### Work to complete
Turn part of the data below into a JSON list of strings, one string per line and no blank lines. Begin at the line that contains "Which category has", stop after the line that contains "Reading left to", and leave the pictures out.

### Extracted entries
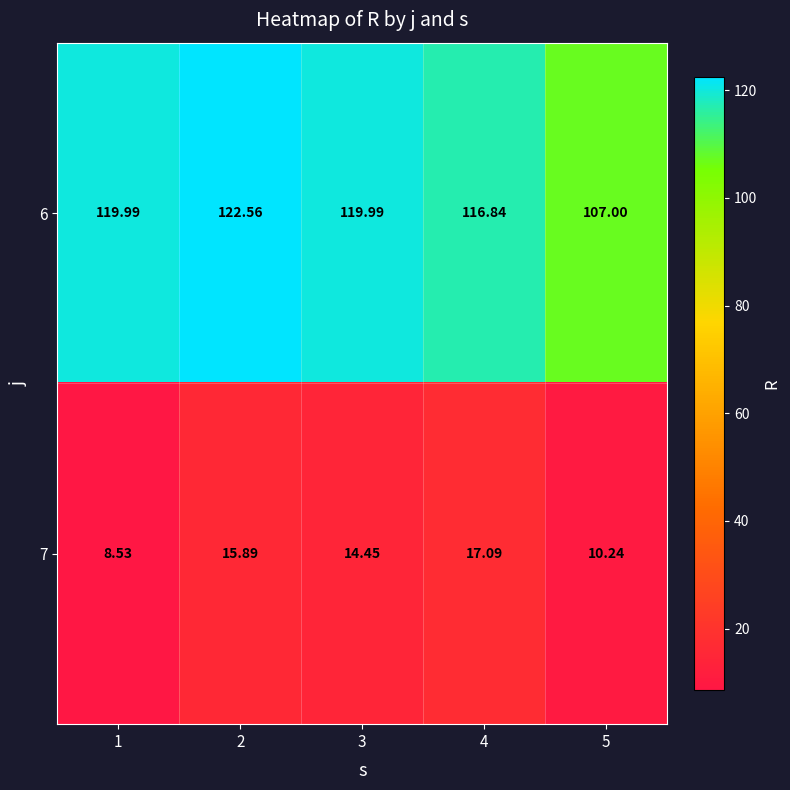

Is the value of 6 at 2 greater than the value of 7 at 1?

Yes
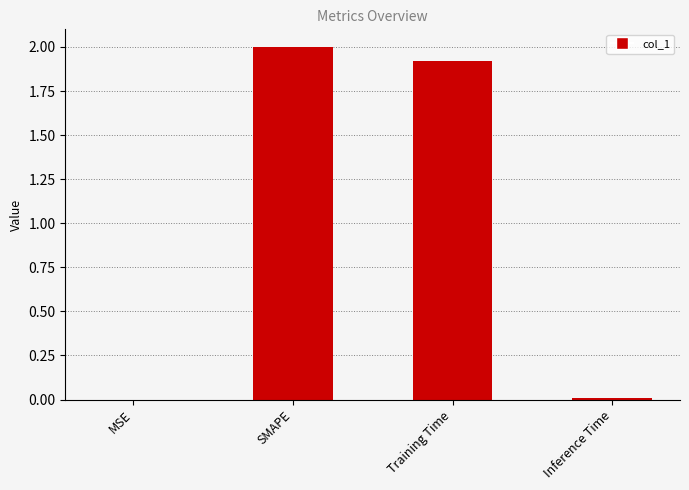

What is the change in value from SMAPE to Inference Time?

-2.0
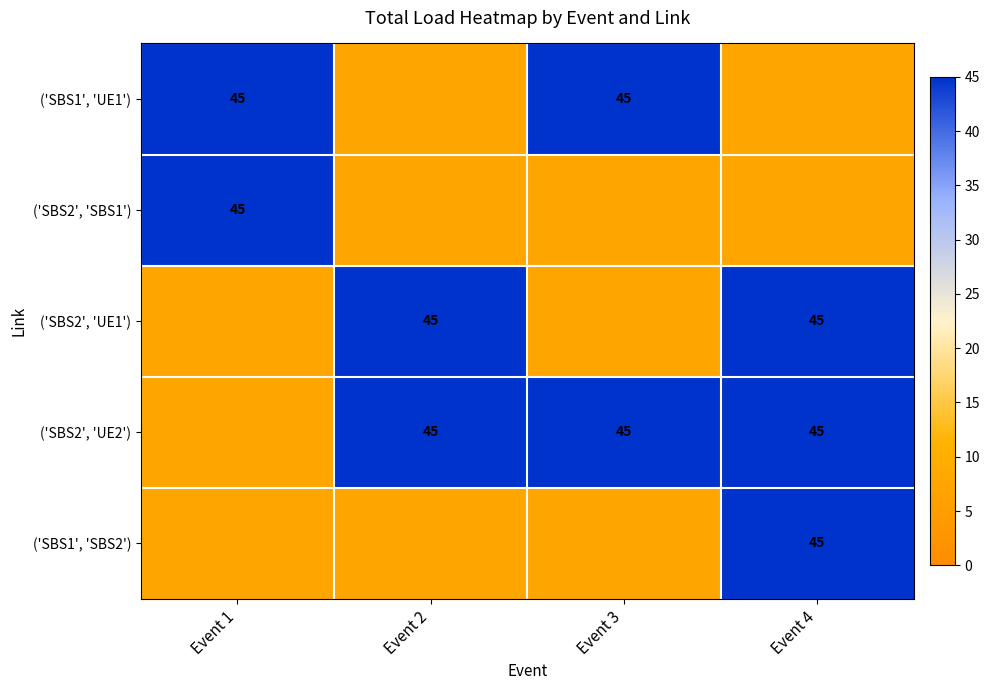

Which category has the highest value in the ('SBS2', 'SBS1') series?

Event 1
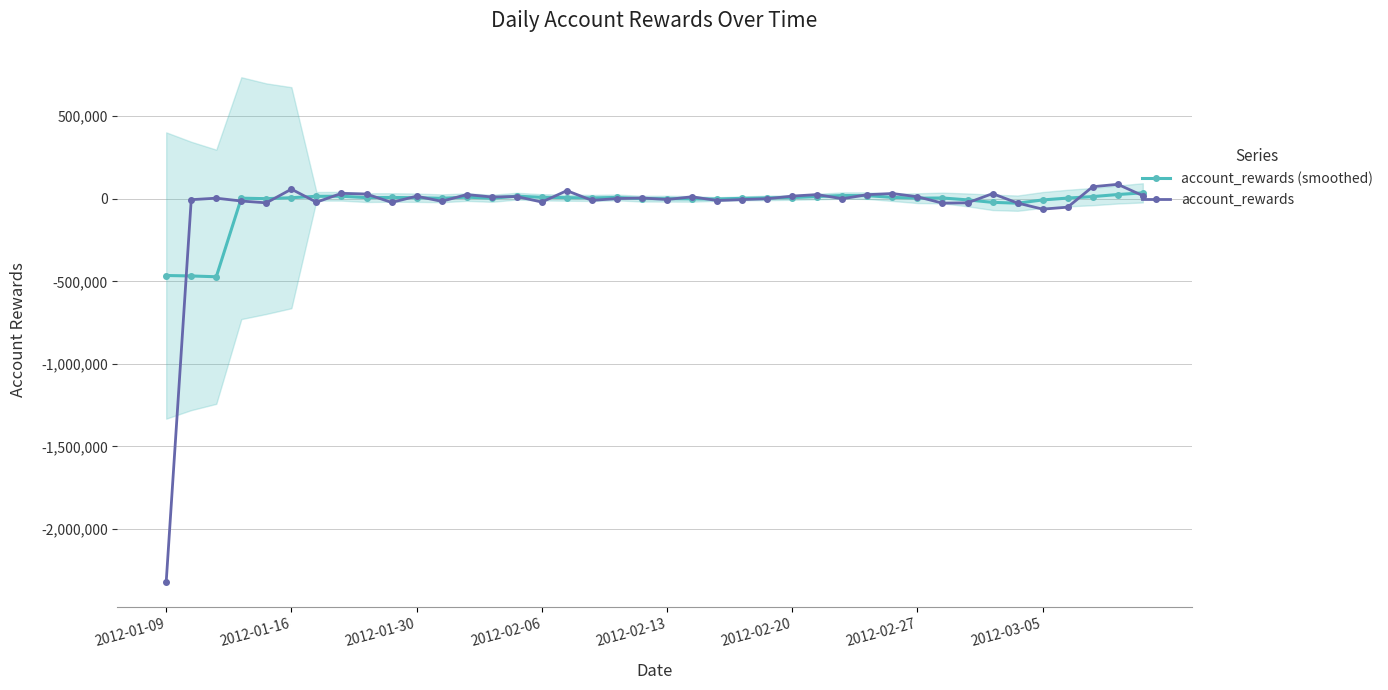

Reading left to right, what are all the values shown in this chart?

account_rewards (smoothed): -464835.3	-467549.7	-472463.0	3680.1	642.7	6476.8	14955.3	15466.6	6973.9	8021.3	6542.6	2977.0	10098.3	2973.5	15896.0	8874.7	6901.7	5158.2	8219.3	801.1	603.5	-606.1	-1527.3	2620.9	5287.8	7452.4	13434.6	19775.9	18972.7	8602.4	3642.5	4891.2	-6676.5	-21685.6	-26555.7	-7020.6	4260.9	13233.5	25797.5	35945.2
account_rewards: -2322433.6	-5442.7	3699.8	-13571.9	-24566.6	58282.1	-20630.1	32870.3	28820.6	-22009.9	15818.6	-15393.2	25476.9	10992.8	13596.3	-19805.3	49219.5	-9629.9	1127.8	4878.8	-4499.6	12128.6	-10618.0	-4920.2	273.0	16241.2	25463.3	204.5	24991.0	31979.5	12225.2	-26388.3	-24594.7	31234.0	-25858.8	-62820.3	-50738.5	73080.7	87641.4	19004.1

### Answer box
[
  "Which category has the highest value in the ('SBS2', 'SBS1') series?",
  "Event 1",
  "Reading left to right, what are all the values shown in this chart?"
]